Noooooo.. My precioussss..

Sony has announced that the PlayStation Portable (PSP) will not be reaching European territories for 'at least a couple of months'. Since South Africa traditionally falls under Europe when it comes to distribution of games and console hardware, that means we wont be getting our hands on Sony's little black miracle for a good couple of months yet. This SUCKS. The PSP is the first console I have been really excited about since the original PlayStation, it seems to get pretty much everything right, and the library of games available for it is already incredibly impressive (yes, I'm a fan boy).
Sony have cited hardware shortages as the reason for this delay, and while that is understandable (and good news since it means that commercially the PSP is a live and well), it doesn't make the whole situation suck any less. I suppose I will just have to vent my PSP woes by updating this blog with regular(ish) PSP news ;)
For more on the delay, visit Eurogamer.net.
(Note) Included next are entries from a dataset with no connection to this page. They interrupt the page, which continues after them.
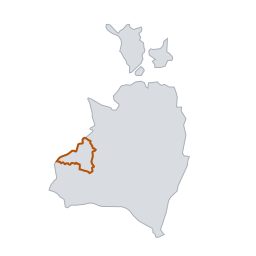 where Valga sits in Estonia, rotated 101°
{"feature_id": "EST-2349", "entity_name": "Valga", "entity_type": "County", "adm_level": 1, "iso_a3": "EST", "parent_name": "Estonia", "parent_adm1": "", "projection": "mercator", "projection_center": [26.16, 57.869], "detail": "fine", "context": "in_parent", "style": "outline", "palette": "amber", "viewbox_px": 256, "rotation_deg": 101, "n_neighbors": 0, "source": "natural_earth", "source_scale": "10m", "svg_char_len": 4089}
<svg xmlns="http://www.w3.org/2000/svg" viewBox="0 0 256 256"><g transform="rotate(101 128 128)"><path d="M204.1,193.5L203.3,193.7L198.8,192.9L193.8,190.5L191.6,188.6L189.4,188.7L186.9,189.9L177.6,193.4L175.3,192.5L170.0,189.1L167.3,185.4L161.3,177.9L160.8,176.2L160.0,174.7L153.6,172.9L151.3,170.1L149.3,169.8L146.4,168.4L138.9,162.5L137.1,161.9L136.6,162.9L136.7,164.3L136.3,165.1L135.3,165.1L133.6,162.9L131.5,161.0L125.0,164.6L122.7,165.6L120.6,165.8L110.4,170.5L107.3,173.0L106.0,172.8L106.3,170.4L110.5,158.4L111.3,148.8L112.9,147.5L113.3,146.2L112.7,143.1L108.2,141.1L106.4,141.4L104.8,144.7L103.2,147.1L99.2,148.5L95.9,146.1L88.0,142.7L86.0,138.2L85.5,133.7L81.4,129.4L79.6,124.2L80.3,120.6L84.1,118.3L85.2,116.2L80.4,116.5L79.4,116.1L79.2,114.2L77.1,107.9L79.0,105.4L79.8,102.9L78.3,100.9L78.7,98.5L79.9,96.1L79.1,90.5L83.9,87.6L88.5,85.5L98.2,84.4L97.3,79.3L101.2,79.1L107.8,72.9L114.4,74.0L123.9,69.8L142.3,69.8L144.8,67.4L144.3,64.9L144.4,62.3L147.9,63.0L153.6,62.6L175.2,67.8L180.5,67.8L187.9,73.0L191.9,74.3L203.6,74.4L221.6,76.7L225.1,73.1L225.5,72.2L227.2,74.2L229.4,77.4L230.0,79.2L229.2,80.3L227.1,81.2L226.6,82.2L225.6,83.8L223.1,84.1L221.8,85.3L220.2,90.7L217.2,99.6L212.8,106.3L209.3,110.0L207.7,112.8L206.8,116.2L206.5,119.6L209.9,138.1L209.9,141.4L209.1,144.8L208.5,148.3L209.0,151.3L211.2,156.4L213.6,164.0L214.5,168.9L216.1,170.6L217.6,171.9L217.9,172.8L217.9,173.6L217.1,174.6L210.3,177.1L209.4,179.2L208.6,181.6L205.7,185.1L204.7,188.4L204.2,192.2L204.1,193.5ZM50.7,126.6L53.0,128.1L55.2,127.6L57.3,126.5L62.0,127.5L72.6,135.1L73.6,137.1L67.2,138.1L65.8,140.4L64.3,142.0L62.5,142.5L59.4,145.8L55.3,148.9L54.4,150.7L46.9,150.4L42.8,151.6L39.5,155.0L38.1,161.7L35.7,166.9L33.2,168.8L30.6,169.1L30.0,167.1L30.3,165.2L35.7,157.8L36.8,155.4L34.1,154.4L31.9,151.8L26.9,148.8L26.0,146.4L27.2,146.2L28.3,145.5L29.6,143.4L30.2,141.1L26.3,134.3L28.3,133.2L30.8,133.5L33.4,135.5L36.2,133.1L37.4,132.8L39.4,133.6L41.4,129.1L46.1,127.6L48.5,126.2L50.7,126.6ZM60.7,113.7L58.0,116.8L56.4,115.6L55.6,114.1L52.2,121.1L48.3,122.3L46.0,120.9L46.2,118.3L44.0,111.5L40.7,109.4L36.0,109.3L32.6,106.4L45.7,104.5L47.1,101.2L49.8,97.8L51.8,97.4L53.5,98.2L53.8,100.9L54.2,101.9L60.2,103.4L62.5,107.9L63.4,113.3L60.7,113.7ZM74.3,131.0L71.6,131.6L65.2,127.2L66.7,124.2L68.5,123.0L73.9,124.9L74.7,129.4L74.3,131.0Z" fill="#d9dde1" stroke="#a8b0b8" stroke-width="1"/><path d="M148.2,170.4L147.4,170.2L146.7,169.8L146.0,168.9L145.8,168.4L145.8,168.0L145.8,167.9L146.4,166.8L146.6,166.2L146.8,165.6L147.6,164.3L147.7,163.7L147.7,163.1L147.7,162.6L148.0,162.3L148.8,162.2L149.3,162.3L149.9,162.2L150.4,161.8L151.3,160.7L152.5,159.7L154.3,158.8L154.5,158.5L154.7,158.1L154.5,157.8L154.5,157.5L154.6,157.1L154.8,156.8L155.2,156.4L155.3,156.2L155.4,155.9L155.5,155.6L155.9,155.7L156.8,156.3L157.2,157.0L157.6,157.8L158.0,158.2L159.0,158.2L159.7,157.9L162.6,157.1L168.0,157.5L168.7,157.2L169.4,156.6L169.9,156.5L170.5,156.0L171.8,154.4L172.2,154.1L172.6,154.1L172.9,154.7L173.2,155.0L173.9,155.7L174.2,155.7L174.8,155.4L175.3,155.2L177.1,154.6L177.7,155.1L178.1,155.5L178.7,155.9L179.0,156.3L179.6,157.3L178.9,158.0L178.6,158.9L178.3,160.2L178.3,160.7L178.2,161.3L178.3,162.6L178.2,163.6L177.9,164.4L177.8,167.6L174.1,168.1L173.0,168.5L172.9,168.8L172.9,169.3L172.9,169.9L172.7,170.7L172.3,171.3L172.1,171.7L172.1,172.3L173.0,172.5L173.3,173.2L172.9,174.3L173.0,174.6L173.0,176.5L173.9,177.3L174.8,177.6L175.1,178.0L175.1,178.5L174.9,179.3L174.7,179.7L174.4,179.9L174.2,180.1L174.2,180.5L174.3,180.9L174.4,181.5L174.7,181.9L175.1,182.3L175.4,182.6L175.5,183.1L175.3,183.5L174.7,184.1L174.1,185.2L174.2,185.4L174.6,185.9L175.3,186.7L175.3,187.0L175.1,187.4L174.9,187.7L174.3,188.1L174.1,188.4L174.1,188.7L174.2,189.0L174.4,189.3L174.2,190.6L174.3,191.5L171.7,190.4L171.3,190.2L169.9,189.2L168.8,187.9L165.8,182.9L164.7,181.6L161.1,178.6L160.8,177.9L160.7,176.6L160.8,176.1L161.0,175.7L161.1,175.3L161.0,174.8L160.8,174.5L160.4,174.3L153.6,173.7L152.8,172.9L152.4,171.7L152.1,170.4L151.6,169.6L151.1,169.6L150.7,169.7L149.0,170.3L148.2,170.4Z" fill="none" stroke="#b45309" stroke-width="2"/></g></svg>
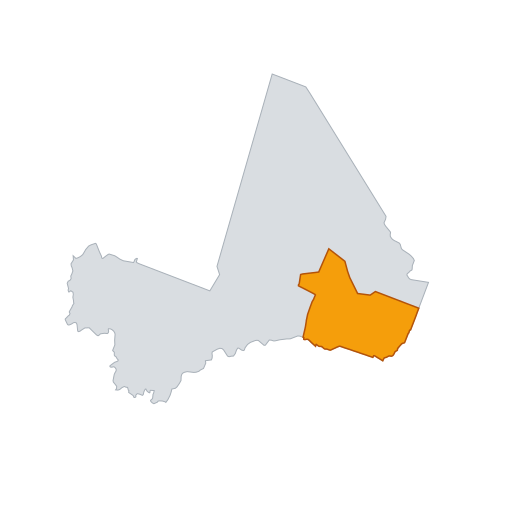 where Gao sits in Mali, rotated 21°
{"feature_id": "MLI-2690", "entity_name": "Gao", "entity_type": "Region", "adm_level": 1, "iso_a3": "MLI", "parent_name": "Mali", "parent_adm1": "", "projection": "robinson", "projection_center": [1.906, 16.933], "detail": "fine", "context": "in_parent", "style": "filled", "palette": "amber", "viewbox_px": 512, "rotation_deg": 21, "n_neighbors": 0, "source": "natural_earth", "source_scale": "10m", "svg_char_len": 5564}
<svg xmlns="http://www.w3.org/2000/svg" viewBox="0 0 512 512"><g transform="rotate(21 256 256)"><path d="M102.9,378.2L103.0,376.4L101.7,375.2L101.7,374.6L102.5,369.4L102.4,368.1L103.0,365.5L102.1,364.3L101.9,363.5L99.8,360.1L99.2,357.3L98.1,355.4L95.5,354.8L94.6,356.4L94.0,356.7L93.0,355.5L92.7,354.5L92.7,353.6L89.5,349.1L89.7,346.8L91.0,345.5L91.5,343.4L90.3,341.1L90.5,338.8L90.4,335.6L88.5,332.8L87.2,331.6L86.1,329.6L87.0,325.1L85.2,321.3L88.8,322.8L90.5,321.4L92.2,319.5L93.7,316.9L94.3,313.7L94.7,311.0L96.2,306.7L98.0,304.7L101.6,301.7L102.6,302.0L108.4,308.3L111.7,311.5L112.8,313.2L113.9,313.2L115.7,310.1L117.4,307.5L118.2,306.8L124.1,306.4L127.1,307.0L129.9,307.7L133.8,308.0L144.0,306.0L144.2,304.7L144.1,303.2L144.5,302.1L145.4,301.0L146.1,300.8L146.4,304.4L147.2,304.9L149.6,305.1L225.4,305.1L228.7,286.4L223.3,279.7L205.9,80.3L241.9,80.3L248.1,84.8L363.2,172.4L363.8,175.2L363.6,179.1L364.5,180.3L366.2,181.6L372.7,185.3L373.3,186.1L373.5,187.6L374.3,189.5L375.7,190.6L377.3,191.5L379.3,192.0L385.2,192.6L386.5,193.5L389.1,197.0L390.5,197.7L398.5,199.5L401.1,200.5L403.9,202.0L405.4,203.5L405.4,208.9L406.5,212.4L406.5,213.3L405.2,214.8L404.9,215.8L403.5,218.6L403.7,219.7L406.5,221.8L407.9,222.4L409.5,222.4L426.5,218.8L426.8,269.6L426.2,270.4L425.8,279.4L424.5,284.7L422.3,288.6L421.0,294.4L420.1,295.6L419.5,298.9L418.3,300.9L416.1,301.6L412.2,305.4L411.8,308.4L402.7,306.7L402.0,306.7L401.6,307.1L401.4,308.7L377.8,309.7L366.3,310.4L359.0,317.2L354.2,317.9L348.3,317.3L345.3,317.3L344.1,317.7L343.8,318.9L334.5,315.4L331.0,316.5L330.4,316.1L329.9,315.4L328.3,315.0L325.6,315.1L323.6,315.7L317.6,321.1L314.4,322.4L308.4,325.6L304.2,328.4L302.7,329.0L300.4,329.1L298.5,329.7L296.7,335.9L295.5,336.5L288.4,334.0L287.0,334.4L285.7,335.1L281.7,338.7L279.8,341.6L278.7,345.5L278.8,348.0L278.1,348.8L276.3,349.0L273.0,348.2L272.0,348.5L271.5,350.5L271.6,354.6L270.8,357.5L268.8,358.4L267.3,359.5L266.1,359.8L265.1,359.5L259.4,355.3L257.5,354.6L255.3,355.1L253.2,356.9L249.5,361.3L249.9,362.9L250.9,364.7L251.6,367.0L251.6,369.0L246.3,371.9L247.5,374.0L247.3,379.8L244.9,382.4L244.0,384.1L241.7,386.0L239.6,387.0L233.2,388.6L230.6,390.4L229.4,391.9L229.1,393.5L229.3,395.3L230.6,399.1L230.1,402.6L229.1,406.6L228.1,408.4L225.1,410.4L225.5,413.1L225.7,416.9L225.2,421.7L224.3,425.0L223.6,424.7L220.7,424.9L217.6,425.9L216.5,426.7L216.3,427.8L213.6,430.5L211.9,430.3L210.2,429.6L209.4,428.9L209.3,428.5L210.4,426.4L210.4,425.6L209.4,421.9L209.6,421.0L209.2,418.1L205.6,419.2L205.4,419.8L205.9,421.6L205.6,421.9L204.4,421.8L202.7,421.2L200.8,419.6L200.3,420.1L200.1,421.4L200.0,423.0L200.4,425.8L199.9,426.8L197.0,426.7L194.6,427.0L194.0,428.0L193.7,429.2L194.3,430.4L194.2,430.9L193.2,431.7L192.7,431.7L191.3,430.3L186.0,429.0L185.5,427.1L184.9,427.0L183.2,424.7L182.5,424.8L181.9,425.1L179.8,425.0L178.0,427.0L176.6,429.5L175.1,430.7L172.9,431.3L173.3,429.7L172.6,427.5L168.0,424.8L167.2,423.6L166.1,417.4L166.2,415.5L166.5,413.9L166.4,412.6L165.9,411.7L164.5,410.7L163.0,410.3L161.2,411.5L160.3,411.8L159.5,411.7L159.0,411.2L159.1,410.6L161.2,407.3L162.1,405.9L164.1,404.2L164.7,403.4L164.7,402.8L164.5,402.3L163.2,401.7L161.2,400.1L160.1,400.0L159.2,399.3L158.3,396.8L157.8,396.4L156.9,396.1L156.0,395.5L156.1,389.6L154.2,385.2L152.5,379.6L151.6,378.3L150.0,377.1L148.0,376.4L146.3,376.2L144.3,376.8L144.3,377.3L145.4,379.1L145.6,380.1L145.4,381.1L145.0,381.7L142.3,382.4L138.7,384.4L137.5,386.8L136.7,387.1L135.3,386.8L126.0,382.8L122.0,384.5L119.4,388.0L118.7,389.2L117.5,390.2L116.8,390.2L116.2,389.5L113.5,384.2L112.3,382.9L110.8,382.9L109.5,383.7L108.2,385.5L106.5,387.2L105.4,387.7L104.5,387.4L100.7,383.8L100.5,383.1L102.3,378.9L102.9,378.2Z" fill="#d9dde1" stroke="#a8b0b8" stroke-width="1"/><path d="M331.1,316.7L330.5,316.7L330.3,316.4L329.9,315.0L329.7,314.9L329.0,314.9L327.8,306.2L327.4,303.9L326.4,299.2L326.0,297.8L325.9,296.8L325.1,292.0L325.0,288.3L324.9,285.2L324.8,278.6L325.3,275.7L325.3,273.7L325.4,271.1L324.7,270.7L323.9,270.6L322.6,270.4L316.5,269.7L307.7,268.8L306.3,268.6L306.0,267.7L306.3,266.5L305.6,263.3L304.3,257.3L305.9,256.1L316.4,250.6L320.3,248.5L321.4,223.2L340.9,229.1L347.0,237.5L351.3,242.6L364.3,254.6L376.6,251.6L380.2,246.4L399.8,246.4L415.5,246.4L426.7,246.4L426.7,248.0L426.7,251.0L426.8,253.9L426.8,256.8L426.8,259.7L426.8,262.7L426.8,265.6L426.8,267.1L426.8,269.6L426.6,269.8L426.4,269.8L426.2,269.9L426.1,270.3L426.0,270.7L426.2,273.1L426.1,273.3L425.8,273.8L425.8,274.0L425.8,275.5L425.8,278.6L425.8,280.7L425.8,283.3L425.7,283.8L425.4,284.1L424.5,284.7L424.0,285.1L423.6,285.5L423.3,286.1L421.5,291.1L421.4,291.8L421.5,292.4L421.7,293.1L421.7,293.4L421.7,293.5L420.5,294.9L420.2,295.4L420.1,295.8L419.9,298.1L419.7,299.1L419.5,299.7L419.4,299.9L418.9,300.6L418.1,301.1L416.5,301.4L415.7,301.9L414.1,303.8L412.3,305.1L412.1,305.7L411.9,308.4L411.5,308.3L411.4,308.3L409.3,307.9L405.4,307.2L402.9,306.7L402.1,306.7L401.8,306.8L401.6,306.9L401.6,307.2L401.5,307.6L401.5,308.5L401.4,308.8L400.4,308.8L398.4,308.9L396.4,309.0L394.4,309.0L392.4,309.1L390.4,309.2L388.4,309.3L386.4,309.3L384.4,309.4L382.4,309.5L380.4,309.6L378.4,309.6L376.4,309.7L374.4,309.8L372.4,309.9L370.4,310.0L368.4,310.0L366.9,310.1L366.2,310.3L365.7,310.7L364.2,312.1L362.6,313.8L361.2,315.2L359.5,317.0L359.0,317.3L358.4,317.4L355.3,317.5L354.7,317.8L354.1,318.0L353.5,318.2L353.2,318.2L350.0,317.0L349.4,317.0L348.0,317.5L347.4,317.7L346.7,317.7L343.9,316.9L343.8,317.1L343.7,317.7L343.9,318.9L338.7,316.9L335.9,315.6L334.5,315.2L333.2,315.5L331.9,316.4L331.1,316.7Z" fill="#f59e0b" stroke="#b45309" stroke-width="1.5"/></g></svg>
For really good overall PSP coverage (although being American they don't really care about the EU delay..) visit IGN's PSP site.
On a somewhat more positive note, Abyss (the first game by the mobile development 'studio' a friend and I have started, smallfry mobile) is finally commercially available, on the Hungarian site Jocuri. This is a big step for us, even if it is only in Hungary so far (we have distribution rights to an aggregator, MobilityZone, that covers a number of European sites).

Monday, March 14, 2005

XNA Studio

This week at the Game Developer's Conference (GDC) Microsoft announced XNA Studio, a full toolset for game development built around Visual Studio and the XNA platform (announced at last year's GDC). The product suite promises to provide not only programming tools, but workflow and asset and build management tools as well. Anyone who has worked on a modern game development project will immediately realise how useful such an environement would be. Unlike most corporate development projects, game dev projects involve a huge number of non-code assets that are a pain to manage, as well as many different builds to cater for different platforms and configurations (and you thought keeping your debug and reatail builds in synch was tough ;-) ).
With game development becoming increasingly complex, middleware and prebuilt tools are fast becoming the preferred way to develop. With XNA's aim to become a common development platform for multimedia development on PC, Xbox and even Windows mobile platforms, MS is obviously looking to cash in on that trend.
For more info on XNA and XNA studio (and I mean just a tiny bit more, there's not really a heck of a lot of info available) visit the XNA website.